In write-heavy systems, the bottleneck is the database's write throughput. Writes are slower and require disk persistence, so the DB write master or primary node becomes the choke point.

Scaling Solutions
  • Read-heavy: Use caching layers (Redis, Memcached) to serve frequent reads quickly.
  • Deploy read replicas to distribute read load across multiple DB instances.
  • Use CDNs to cache static content closer to users globally.
  • Write-heavy: Implement database sharding or partitioning to split write load across multiple DB nodes.
  • Use write queues or batching to smooth spikes in write traffic.
  • Consider eventual consistency models to reduce write latency.
  • Scale application servers horizontally to handle increased write requests.
Back-of-Envelope Cost Analysis

Assuming 1 million users with 10 requests per second each:

  • Read-heavy: 10 million reads/sec, 1 million writes/sec.
  • One DB instance can handle ~10,000 QPS; need ~1000 read replicas for reads.
  • Caching can reduce DB reads by 90%, lowering replicas to ~100.
  • Write DB handles 1 million writes/sec; requires sharding into ~100 shards (10k writes/shard).
  • Network bandwidth: 1 Gbps = 125 MB/s; high traffic needs multiple network interfaces or data centers.
Interview Tip

Start by clarifying if the system is read-heavy or write-heavy.
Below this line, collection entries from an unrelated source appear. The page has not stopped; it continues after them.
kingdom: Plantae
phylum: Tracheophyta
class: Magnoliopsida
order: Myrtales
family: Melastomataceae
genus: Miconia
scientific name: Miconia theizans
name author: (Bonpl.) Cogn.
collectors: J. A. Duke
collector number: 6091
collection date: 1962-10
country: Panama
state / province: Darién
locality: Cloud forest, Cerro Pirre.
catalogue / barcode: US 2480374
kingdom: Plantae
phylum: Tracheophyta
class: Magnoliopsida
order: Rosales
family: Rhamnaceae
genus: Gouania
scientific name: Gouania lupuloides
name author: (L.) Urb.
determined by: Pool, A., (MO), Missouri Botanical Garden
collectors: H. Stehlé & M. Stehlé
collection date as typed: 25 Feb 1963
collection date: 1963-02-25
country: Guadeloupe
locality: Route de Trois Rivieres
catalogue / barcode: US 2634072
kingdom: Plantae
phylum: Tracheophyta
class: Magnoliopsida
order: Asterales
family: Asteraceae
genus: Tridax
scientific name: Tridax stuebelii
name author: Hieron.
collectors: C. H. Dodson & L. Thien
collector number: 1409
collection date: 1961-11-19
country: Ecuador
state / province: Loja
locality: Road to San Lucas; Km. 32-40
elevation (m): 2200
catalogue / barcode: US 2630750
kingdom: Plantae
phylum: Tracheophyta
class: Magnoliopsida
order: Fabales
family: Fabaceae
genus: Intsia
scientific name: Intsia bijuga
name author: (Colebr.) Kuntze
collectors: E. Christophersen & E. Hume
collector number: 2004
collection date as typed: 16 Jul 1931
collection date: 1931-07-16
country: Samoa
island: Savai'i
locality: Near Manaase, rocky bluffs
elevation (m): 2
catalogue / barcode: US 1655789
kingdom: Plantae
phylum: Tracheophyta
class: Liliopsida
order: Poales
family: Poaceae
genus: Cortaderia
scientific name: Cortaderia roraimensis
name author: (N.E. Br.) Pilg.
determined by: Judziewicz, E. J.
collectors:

Then discuss bottlenecks specific to that pattern. Propose targeted solutions like caching and read replicas for read-heavy, or sharding and write queues for write-heavy. Always mention trade-offs like consistency and cost.

Self Check

Your database handles 1000 QPS. Traffic grows 10x. What do you do first?

Answer: Add read replicas and implement caching to reduce load on the primary DB. For write-heavy growth, consider sharding or write queues to distribute write load.

Key Result
Read-heavy systems scale well with caching and read replicas, while write-heavy systems require sharding and write optimization to handle growth.